BRIEF A. Gather each line of the entries below that contains the word "curtain".

◆ ◆ ◆ ◆ ◆

This is going through my head as an Xtranormal clip... :lol:



dmc said:


> we're flaccid...


 No wonder why there's no women!


----------



## dmc (Jan 6, 2011)

Puck it said:


> I can not even f around with DMC anymore. I want to play but I am on the three strike rule at this point.



Just don't mention the unmentionable and we're good...  haha...


----------



## Puck it (Jan 6, 2011)

dmc said:


> Just don't mention the unmentionable and we're good...  haha...



I never said anything about size.


----------



## dmc (Jan 6, 2011)

Puck it said:


> I never said anything about size.



BADA BING!!! good one...


----------



## campgottagopee (Jan 6, 2011)

Puck it said:


> I never said anything about size.





dmc said:


> BADA BING!!! good one...



That was a good one


----------



## bobbutts (Jan 6, 2011)

Whining about Killington has become boring to me.  There's practically no natural snow right now, probably not going to ski on my days off this week.  campgottagope is cool has the best avatar.
DHS not so much.


----------



## Puck it (Jan 6, 2011)

dmc said:


> BADA BING!!! good one...



I want my $2.


----------



## dmc (Jan 6, 2011)

Puck it said:


> I want my $2.



that made no sense to me...


----------



## Puck it (Jan 6, 2011)

dmc said:


> that made no sense to me...



Line from "Better Off Dead". Short memory.  Now I mentioned size.


----------



## jrmagic (Jan 6, 2011)

WakeboardMom said:


> Nobody's ever described me as a "rowdy ass mofo" before.  :lol:





I think the mud wrestling qualifies you.


----------



## Rambo (Jan 6, 2011)

TGR has no respect for the Zone:

http://www.tetongravity.com/forums/showthread.php?t=24800&highlight=alpine+zone


----------



## gorgonzola (Jan 6, 2011)

oh shit rambo you really are a badass!!!


----------



## dmc (Jan 6, 2011)

Rambo said:


> TGR has no respect for the Zone:
> 
> http://www.tetongravity.com/forums/showthread.php?t=24800&highlight=alpine+zone



You gotta admire Greg for doing that...
It's like walking into the lions den..  I wouldn't have the balls to do that..


----------



## WakeboardMom (Jan 6, 2011)

jrmagic said:


> I think the mud wrestling qualifies you.



That was about 8 years ago.  I've calmed down.


----------



## Greg (Jan 6, 2011)

dmc said:


> You gotta admire Greg for doing that...
> It's like walking into the lions den..  I wouldn't have the balls to do that..



I was crazy in my youth. :lol:




It's an alias.


----------



## St. Bear (Jan 6, 2011)

Rambo said:


> TGR has no respect for the Zone:
> 
> http://www.tetongravity.com/forums/showthread.php?t=24800&highlight=alpine+zone



And people say that the CLITS are cliquey.  They ain't got nothin on TGR.


----------



## 2knees (Jan 6, 2011)

Rambo said:


> TGR has no respect for the Zone:
> 
> http://www.tetongravity.com/forums/showthread.php?t=24800&highlight=alpine+zone



that thread, even 5 years later, is still hilarious.  what's even funnier is everytime it gets bumped, some dope thinks Greg is really Greg.


----------



## Black Phantom (Jan 6, 2011)

WakeboardMom said:


> That was about 8 years ago.  I've calmed down.



Injuries?


----------



## Greg (Jan 6, 2011)

2knees said:


> that thread, even 5 years later, is still hilarious.  what's even funnier is everytime it gets bumped, some dope thinks Greg is really Greg.

◆ ◆ ◆ ◆ ◆

BRIEF B. Write a continuation of the ski forum thread above, picking up after its final line.

SUPPLIED RECORDS.
◆ ◆ ◆ ◆ ◆

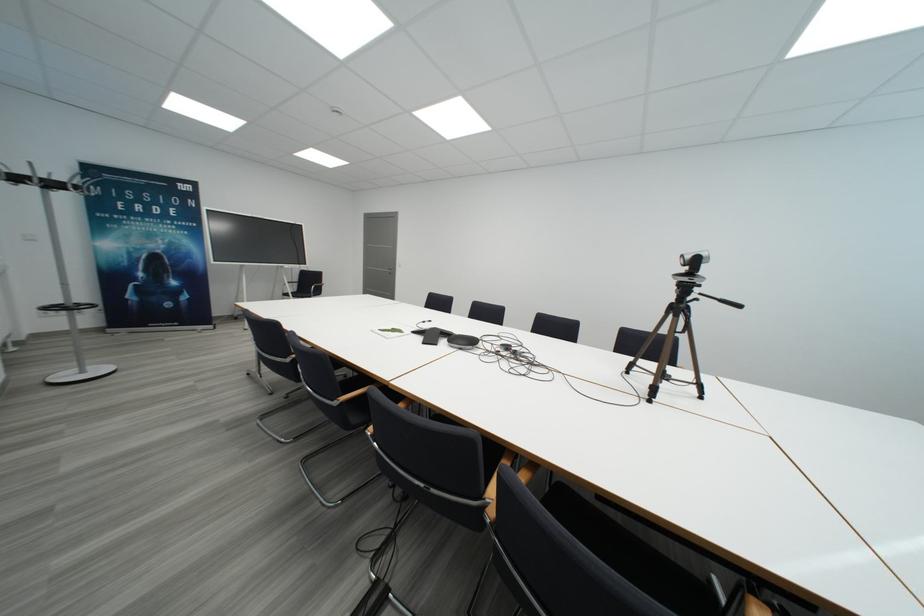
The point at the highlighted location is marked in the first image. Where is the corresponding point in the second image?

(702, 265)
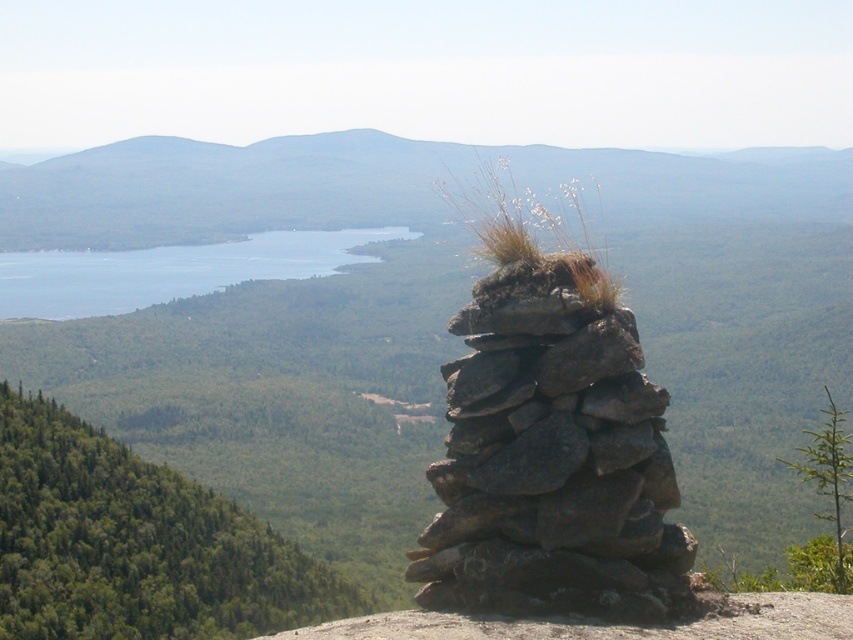
Question: Is gray rough stone stack at center above rocky outcrop at center?

Choices:
 (A) no
 (B) yes

Answer: (A)

Question: Considering the relative positions of rocky outcrop at center and blue water at center in the image provided, where is rocky outcrop at center located with respect to blue water at center?

Choices:
 (A) left
 (B) right

Answer: (B)

Question: Estimate the real-world distances between objects in this image. Which object is farther from the rocky outcrop at center?

Choices:
 (A) gray rough stone stack at center
 (B) blue water at center

Answer: (A)

Question: Which point appears farthest from the camera in this image?

Choices:
 (A) pos(196,177)
 (B) pos(209,257)
 (C) pos(492,449)

Answer: (A)

Question: Which is nearer to the gray rough stone stack at center?

Choices:
 (A) blue water at center
 (B) rocky outcrop at center

Answer: (A)

Question: Can you confirm if rocky outcrop at center is smaller than blue water at center?

Choices:
 (A) no
 (B) yes

Answer: (A)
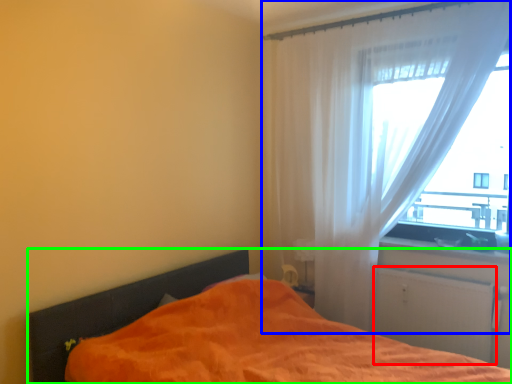
Question: Which is farther away from screen door (highlighted by a red box)? curtain (highlighted by a blue box) or bed (highlighted by a green box)?

Choices:
 (A) curtain
 (B) bed

Answer: (B)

◆ ◆ ◆ ◆ ◆

ANSWER SECTION A.
Question: Which is farther away from screen door (highlighted by a red box)? curtain (highlighted by a blue box) or bed (highlighted by a green box)?
 (A) curtain

ANSWER SECTION B.
It is me.


----------



## 2knees (Jan 6, 2011)

Greg said:


> It is me.



just look at the picture, its not you, trust me.

i cant read the thing again, but i'm pretty sure snoman makes an appearance at the end of that.


----------



## WakeboardMom (Jan 6, 2011)

Black Phantom said:


> Injuries?



Only to my pride.


----------



## Black Phantom (Jan 6, 2011)

WakeboardMom said:


> Only to my pride.



You need to prep better. And relax a bit more.


----------



## 2knees (Jan 6, 2011)

UVSHTSTRM said:


> Did you read a comment made by Rogman over at Kzone yesterday?  If not it's funny you mention this, because I was going to bring it up.  Here is the comment..........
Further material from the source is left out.